Allison Le Corre
October 3, 2023
Setting tangible targets can help accelerate and bolden your city’s transition. Citizens’ assemblies across Europe have shown us that if you get inspired by the concrete wishes and the visible changes that citizens want to see in their cities, it will lead to more ambitious measures. And, most importantly, to measures that citizens can understand and engage with, giving them more momentum and impact.
When talking about building more resilient housing and urban planning, cities often get caught up in precise calculations of carbon emissions and technical solutions. While acknowledging that this is essential to any city’s roadmap to climate neutrality, it’s also important to keep in mind how to translate such solutions into concrete measures that people can relate to. What visible transformations can people see in their own built environment? What changes can they see happening in their neighbourhoods and homes?
Find some examples of tangible targets for your city related to housing and urban planning, inspired by citizen assemblies, local pacts, and other projects across Europe.
Inspired by the EU City Calculator’s measure on building stock, we propose a target of 15% of the city surface area covered by eco-districts.
A very interesting case is the 2000-watt society project in Switzerland. The initiative began in the 1990s at the University ETH in Zürich and set a limit of the 2000 watts of continuous power (primary energy) available to each person. This is enough to ensure prosperity and a high quality of life. The concept has been translated into a label for “2000 watts sites” such as eco-districts.
In its Energy Sufficiency plan, the French government has presented its plan for energy sufficiency in October 2022 and introduced the limit for heating to 19 degrees C during the day (and 16 degrees C during the night). This measure has been inspired by the recommendations of the NégaWatt associate in France.
The Covenant of Mayors Europe has proposed an energy saving sprint following the Russian invasion of Ukraine in 2022. In this context, the city of Berlin has taken many measures to reduce their energy consumption for heating in particular, such as reducing indoor temperatures to 20 degrees C in public buildings and 16 degrees C in occasionally used rooms and corridors.
In Grenoble, citizens proposed to increase by 30% the number of light-colored buildings using high albedo coating (ranging from 0 to 1).
The city of Bari, in the South of Italy, is using greenery and high albedo coating in its mitigation strategy. Almost half of the buildings in the neighborhoods of Madonnella and Japigia are covered by albedo coating. The latest research on this topic suggested this solution can considerably reduce temperatures.
Flanders is committing to renovate 5% of their housing units by 2030.
━━━━━━━━
** TASK REQUIREMENTS **
#1 Translate this sentence from the article on tangible city climate targets into Spanish: "Flanders is committing to renovate 5% of their housing units by 2030."
#2 Reproduce the article on tangible city climate targets starting with "Inspired by the EU" and going on through "such as eco-districts.", substituting "green districts" for "eco-districts".

** EXCERPTED RECORDS **
━━━━━━━━
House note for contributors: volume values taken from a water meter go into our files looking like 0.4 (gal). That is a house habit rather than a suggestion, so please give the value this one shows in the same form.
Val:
━━━━━━━━
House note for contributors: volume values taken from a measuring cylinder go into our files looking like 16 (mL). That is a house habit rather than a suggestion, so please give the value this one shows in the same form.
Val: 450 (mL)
━━━━━━━━
** RESPONSE LIST **
#1 Flandes se compromete a renovar el 5 % de sus viviendas para 2030.

#2
Inspired by the EU City Calculator’s measure on building stock, we propose a target of 15% of the city surface area covered by green districts.
A very interesting case is the 2000-watt society project in Switzerland. The initiative began in the 1990s at the University ETH in Zürich and set a limit of the 2000 watts of continuous power (primary energy) available to each person. This is enough to ensure prosperity and a high quality of life. The concept has been translated into a label for “2000 watts sites” such as green districts.